Pero los chicos. Y el peligro penetrante que había sentido junto a la piscina. Y los cristales rotos por toda la casa, trozos todavía por el suelo, la sangre. Y Harvey, él también totalmente destrozado.

Tenía que darse prisa.

12

Pusieron la cinta en un cassette que Victor encontró en uno de los cajones del escritorio, y antes de que se terminara Suzy se había encogido en posición fetal en el suelo, con los ojos cerrados.

Las palabras abatidas y ásperas del doctor Havemeyer dejaron pronto constancia de que el informe escrito era totalmente falso.

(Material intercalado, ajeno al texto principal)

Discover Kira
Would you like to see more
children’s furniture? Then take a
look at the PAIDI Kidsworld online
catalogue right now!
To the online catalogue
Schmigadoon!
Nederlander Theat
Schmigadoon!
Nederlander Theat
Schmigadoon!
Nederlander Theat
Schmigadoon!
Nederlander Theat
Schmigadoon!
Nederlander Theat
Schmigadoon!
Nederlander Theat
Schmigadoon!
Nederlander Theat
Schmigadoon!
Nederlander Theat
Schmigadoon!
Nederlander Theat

Su voz revelaba que los órganos sexuales de Nancy estaban literalmente destrozados: «Rasgamiento perineal de tercer grado a través de las paredes de la vagina, de la base perineal, el músculo rectal y el pliegue rectal», afirmaba su voz de manera terminante, sonando en eco como en una habitación enorme y vacía. «Perforaciones y laceraciones por toda la vagina y hasta el útero. Presencia de astillas de madera verde y de pequeños trozos de sustancia maderosa oscura, probablemente corteza de árbol». Y finalmente la revelación medio temida y medio esperada: «Útero consistente por un embarazo de 16 semanas, pero la placenta y los contenidos extirpados, quedando sólo unos pedazos destrozados a unos dos o tres centímetros sobre la cerviz deshecha».

Suzy había escondido la cara entre los brazos y se había apretado todavía más en la bola. Victor detuvo el cassette.

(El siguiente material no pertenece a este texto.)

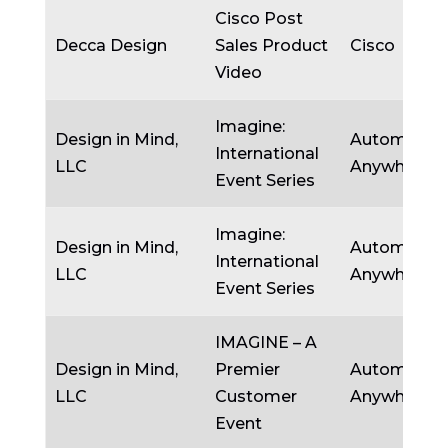
Cisco Post
Decca Design
Sales Product
Cisco
Video
Imagine:
Design in Mind,
Automatio
International
LLC
Anywhere
Event Series
Imagine:
Design in Mind,
Automatio
International
LLC
Anywhere
Event Series
IMAGINE – A
Design in Mind,
Premier
Automatio
LLC
Customer
Anywhere
Event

La oscura biblioteca permaneció largo rato en silencio.

—Me pregunto por qué ocultó todo esto —dijo Victor al fin.

—Me da miedo hacer suposiciones —dijo Suzy, sollozando entre los brazos—. Creo que lo sé.

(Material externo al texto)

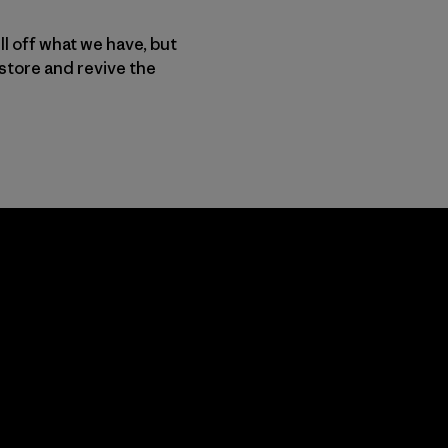
ll off what we have, but
store and revive the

Victor la dejó llorar, sin acudir a su lado, sin tocarla. Poco a poco se fue calmando.

—¿Quieres contármelo?

—No —respondió ella, y comenzó a sollozar otra vez.

Cuando volvió a calmarse, Victor le habló.

—¿Ahora?

Ella retiró los brazos y le miró con los ojos más atormentados que él había visto nunca. Ya no era ella, sino otra persona, alguien que había luchado con toda su fuerza pero cuyas últimas defensas habían cedido.

—No lo sé todo —dijo ella—. Todavía no soy capaz de dejarme recordar. Pero mucho tiene que ver con Mill House, algo que ocurrió hace mucho tiempo. —Volvió a llorar, balanceándose adelante y atrás—. Tenemos que hablar con ella.